Juan nació en Barranquilla hace 36 años. Hace 30, su padre, Ingeniero de profesión, se trasladó con su familia al departamento de la Guajira para trabajar en el recién inaugurado complejo carbonífero: El Cerrejón. Allí, Juan creció jugando y corriendo entre monte, arena y sol – y más monte– con sus hermanos y amigos. A sus casi 7 años, le hizo honor a su apellido, Salvador, y, sin pensarlo, rescató a una boa a la que uno de sus amigos había atacado con piedras. Corrió a su casa con el sol en la cara y la metió en un tupper. En ese instante sintió que había hecho lo correcto. Y desde entonces, con el apoyo de su familia, no paró de dedicarse a ayudar a estos animales.
A Juan no le gustan las injusticias. Desde temprana edad veía cómo en la Guajira cazaban y mutilaban a reptiles, en su mayoría iguanas, a diestra y siniestra cada día. Esta actividad, cuyo fin era la alimentación y el comercio, estaba totalmente normalizada en la época. Pero Juan no la compartía y por el contrario sentía una muy intensa impotencia por no poder ayudar a todos estos animales que la gente mataba a montones por miedo, asco o – en algunos casos- diversión.

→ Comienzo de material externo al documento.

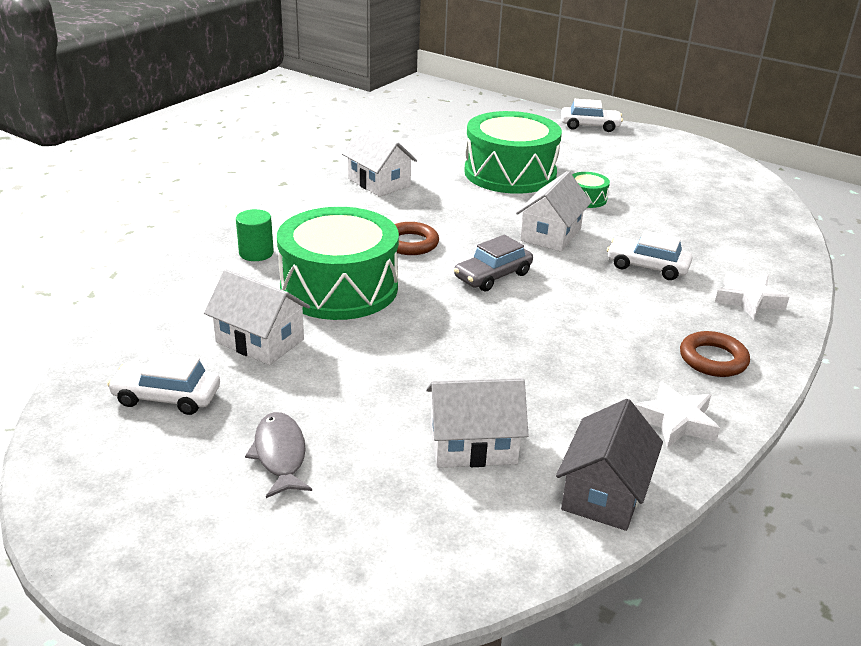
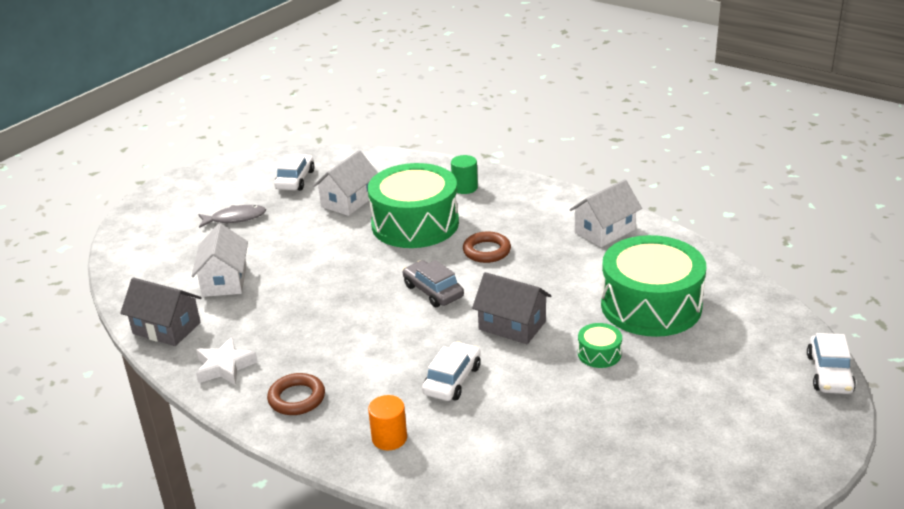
camera: 95 degrees right, 0 degrees up
(550, 234) = (512, 325): white house -> grey house
(748, 300) = (389, 438): white star -> orange cylinder

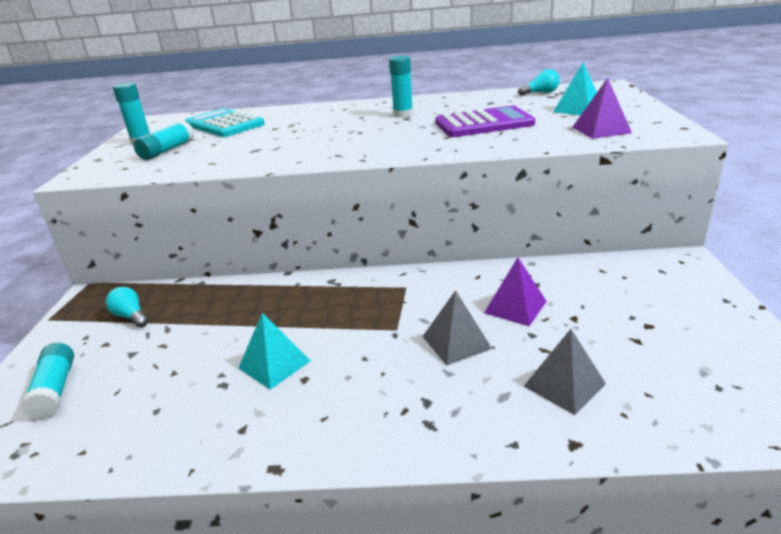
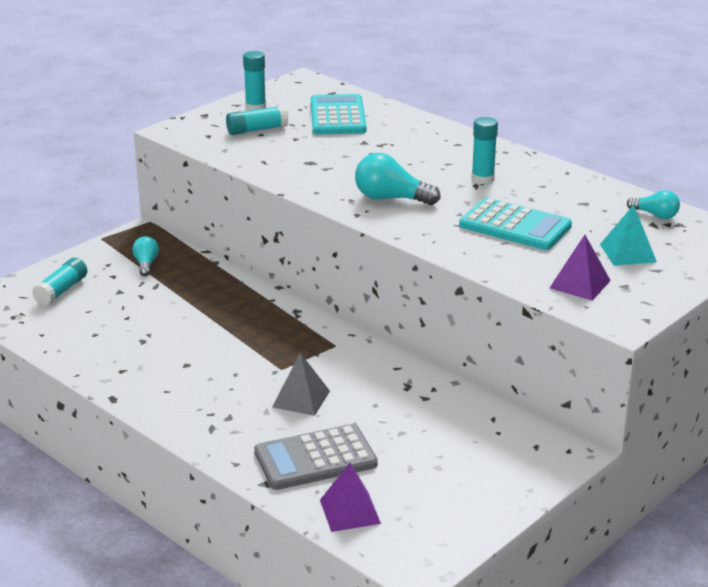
camera: 40 degrees right, 0 degrees up
(274, 364) = (183, 346): turquoise pyramid -> none
(366, 143) = (391, 198): none -> turquoise light bulb
(484, 124) = (515, 226): purple calculator -> turquoise calculator
(515, 307) = (379, 402): purple pyramid -> purple pyramid (350, 511)
(564, 385) = (315, 459): grey pyramid -> grey calculator

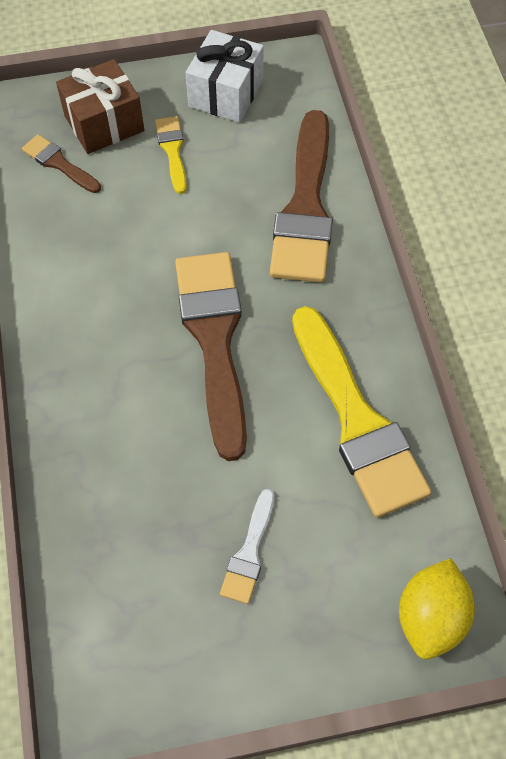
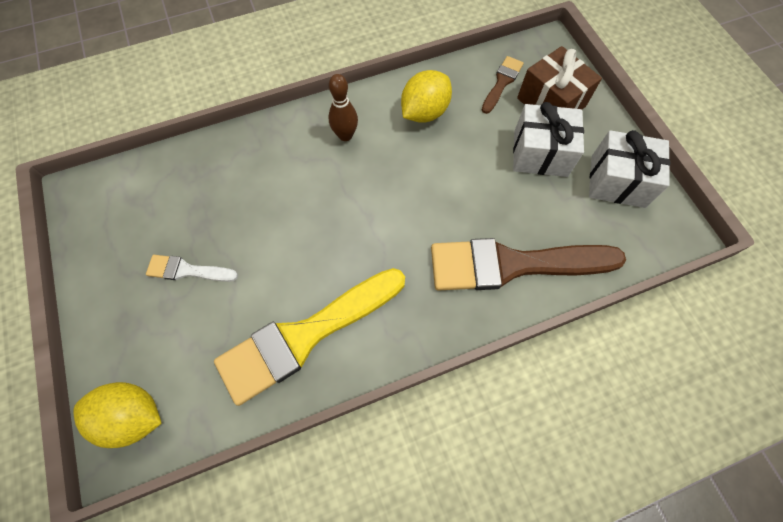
camera: 80 degrees right, 5 degrees up
(79, 252) = (424, 112): none -> yellow lemon
(89, 346) = (345, 135): none -> brown bowling pin
(172, 151) = (540, 153): yellow brush -> white gift
(214, 339) = (364, 216): brown brush -> none

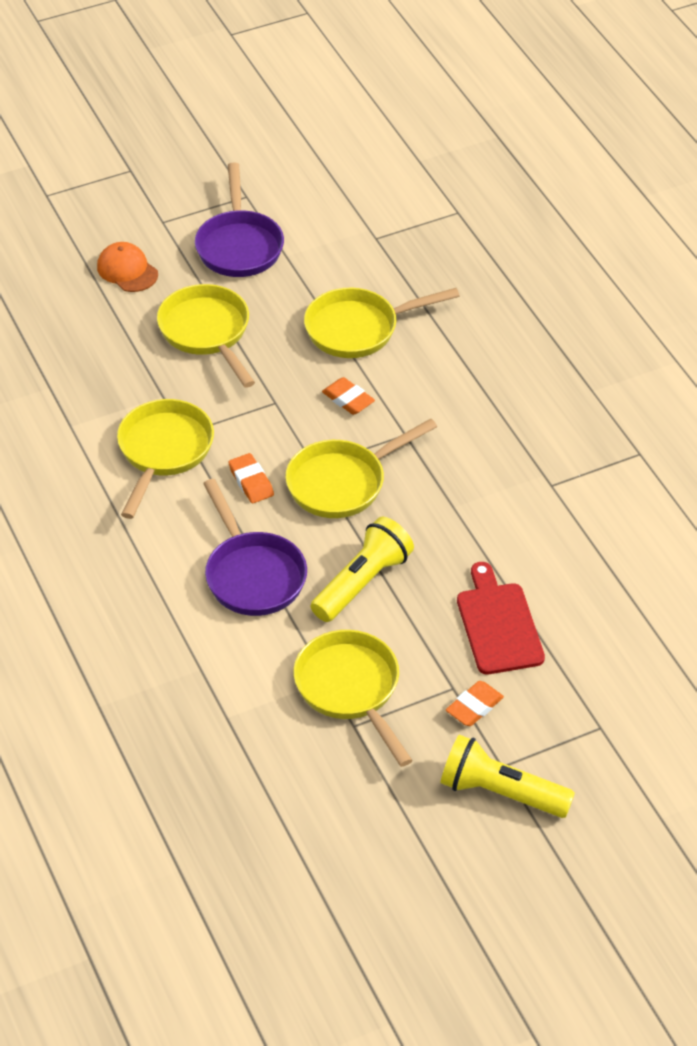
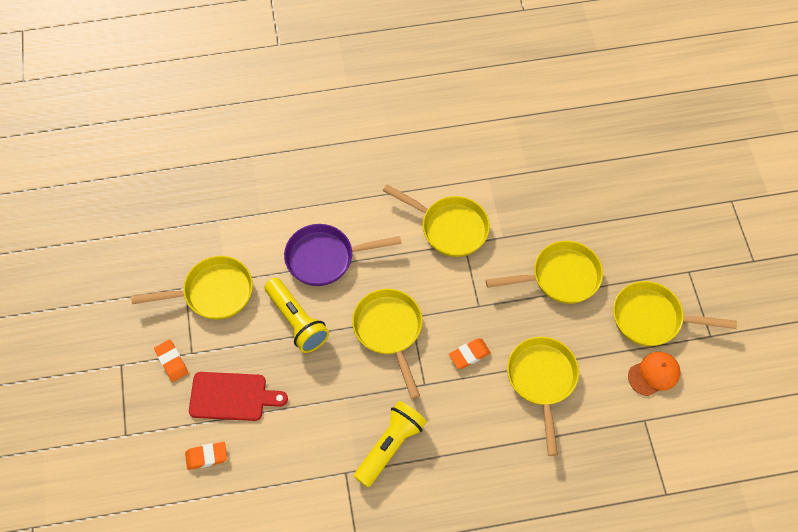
camera: 105 degrees right, 15 degrees up
(127, 270) = (637, 238): orange cap -> orange cap (654, 374)
(239, 245) = (652, 318): purple pan -> yellow pan
(251, 481) = (407, 274): orange eraser -> orange eraser (206, 456)
(500, 792) = (102, 358): yellow flashlight -> yellow flashlight (390, 446)

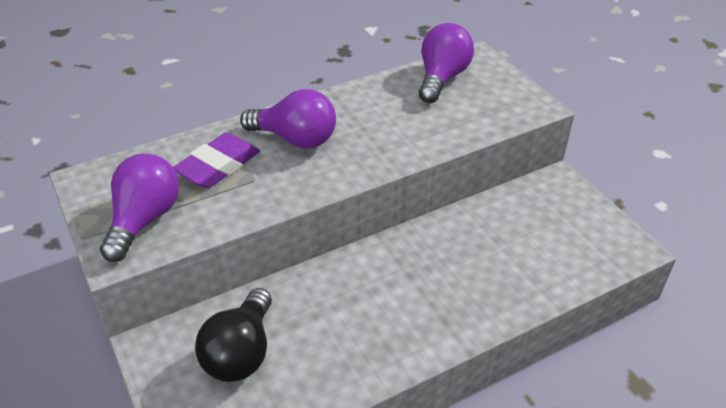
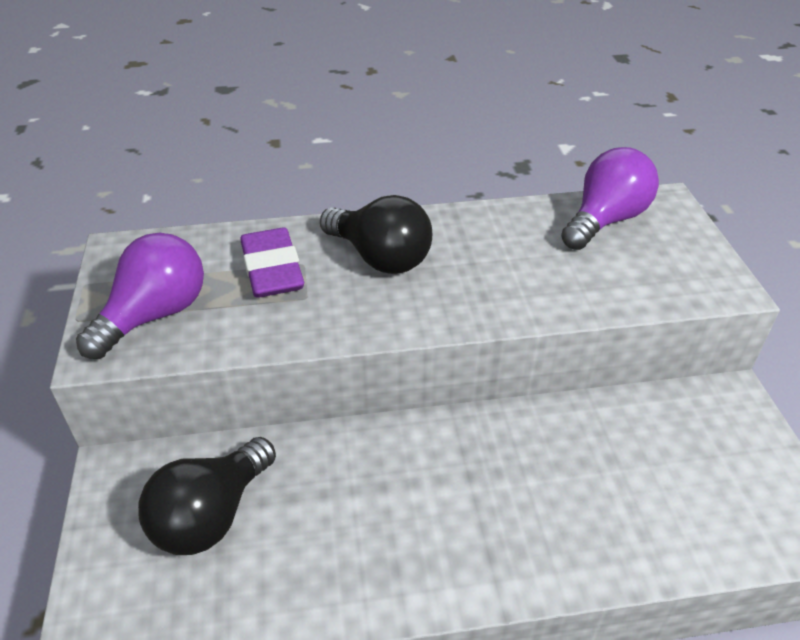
camera: 20 degrees right, 0 degrees up
(218, 166) = (272, 270): purple eraser -> purple eraser turned 75 degrees counterclockwise
(295, 139) = (380, 258): purple light bulb -> black light bulb

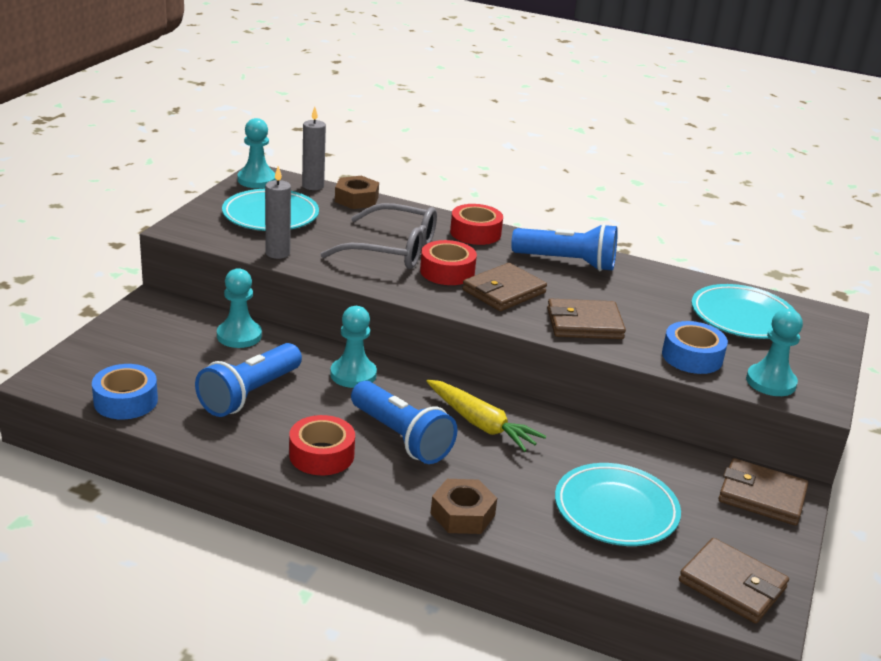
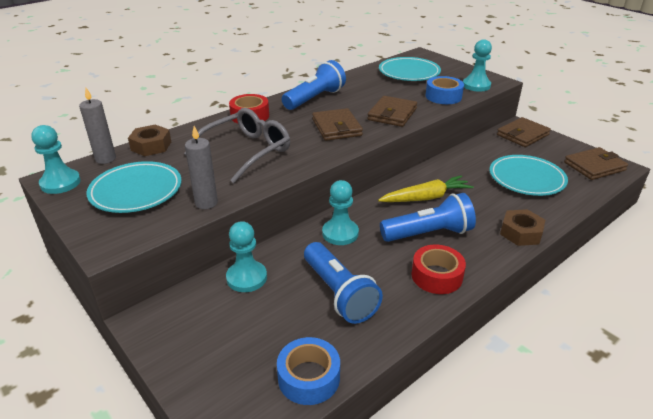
camera: 60 degrees left, 5 degrees up
(447, 272) = (295, 139): red tape -> none

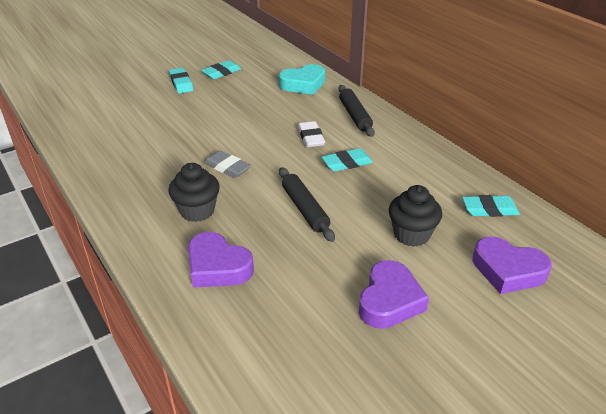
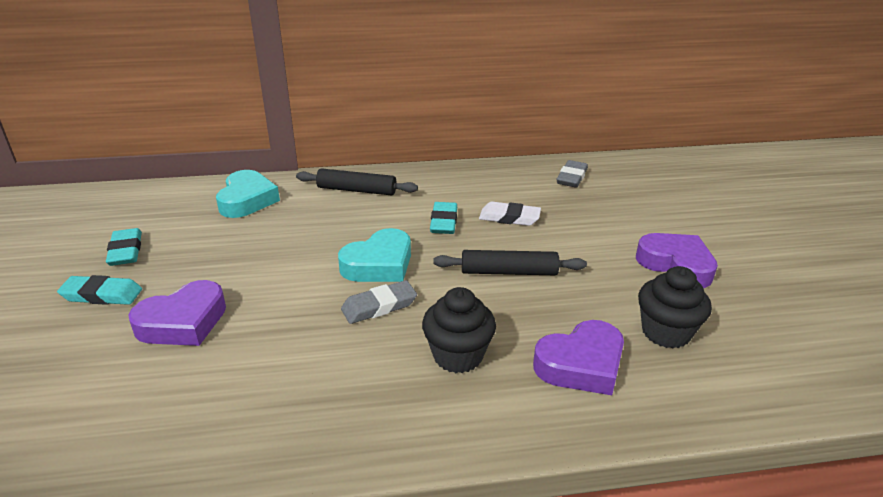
camera: 65 degrees left, 5 degrees down
(271, 153) = (379, 264): none -> turquoise heart
(310, 137) = (371, 229): white eraser -> white eraser (509, 218)
(411, 234) = (587, 224): black cupcake -> black cupcake (665, 332)
(489, 209) = (571, 177): turquoise eraser -> grey eraser
(508, 270) = (655, 198): purple heart -> purple heart (183, 322)

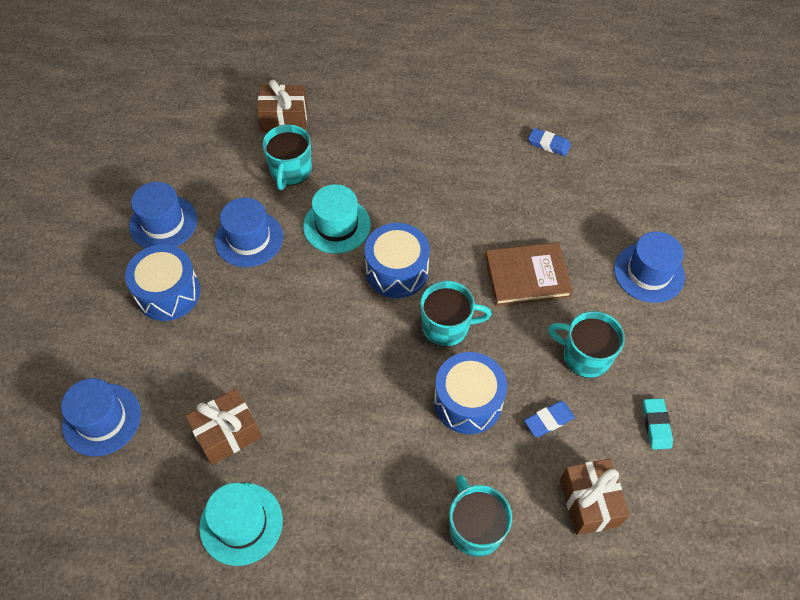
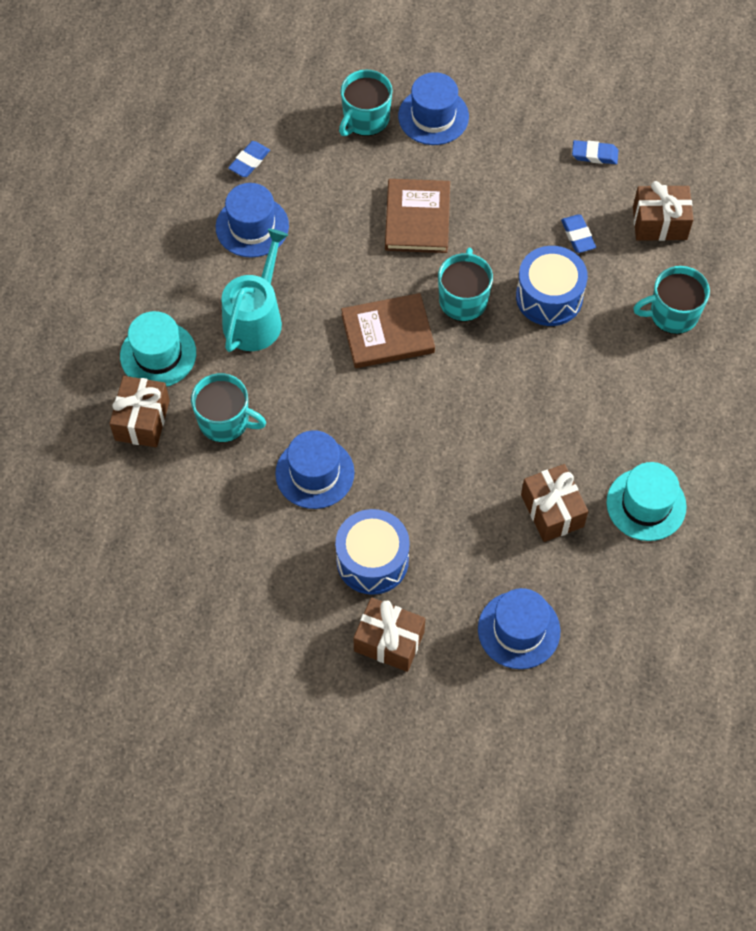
camera: 80 degrees left, 5 degrees up
(92, 316) = (389, 641): none -> brown gift
(163, 223) = (272, 563): blue hat -> blue hat (252, 226)
(337, 225) = (315, 383): turquoise hat -> turquoise hat (158, 354)
(393, 174) = (255, 317): none -> turquoise watering can
(397, 271) = (387, 333): blue drum -> brown book
(585, 356) = (516, 191): turquoise mug -> turquoise mug (365, 119)
(656, 425) = (594, 154): turquoise eraser -> blue eraser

Como cualquier persona, Juan tiene un ídolo en el campo del estudio y conservación de los reptiles: Steve Irwin. Con 12 años, Juan se pasaba horas y horas viendo El cazador de Cocodrilos en la televisión de su casa al llegar del colegio. Juan trataba de aprender todo lo posible de Irwin. Sin embargo, una década después, su ídolo falleció por ignorancia al ser atravesado por una mantarraya. Un experto que fallece por desconocimiento. Esto le reafirmó la importancia de educar a las personas acerca de los animales. Juan sabe que a su ídolo lo mató la ignorancia; la misma que mata diariamente a cientos de miles de seres vivos. Diferente autor, mismo resultado.
Juan es un tipo agradable, extrovertido y colaborador. Dedica horas y horas a preparar actividades y proyectos en zonas mayormente olvidadas donde se ven atrocidades en contra de animales. Su deseo de ayudar a preservar estas especies lo lleva a hacer cualquier tipo de cosa para lograr impactar a las personas. Es un hombre con don de gentes. Mientras camina va saludando a todos con una sonrisa correspondida. Desde un amigo hasta el que no conoce. Es un tipo sencillo. Es feliz con pequeñas cosas. En su cama siempre le espera “Nita”, su peluche, por supuesto, de iguana. Juan no ha perdido la ilusión y vive su trabajo como si fuera un niño. Le encantan los niños y cree que en ellos está el futuro del mundo. Por eso, se enfoca en ellos. Por eso a pesar de tener dos carreras sigue educándose, para educar. Y por eso, en ocasiones, deja de ser Juan para ser Juana, La Iguana.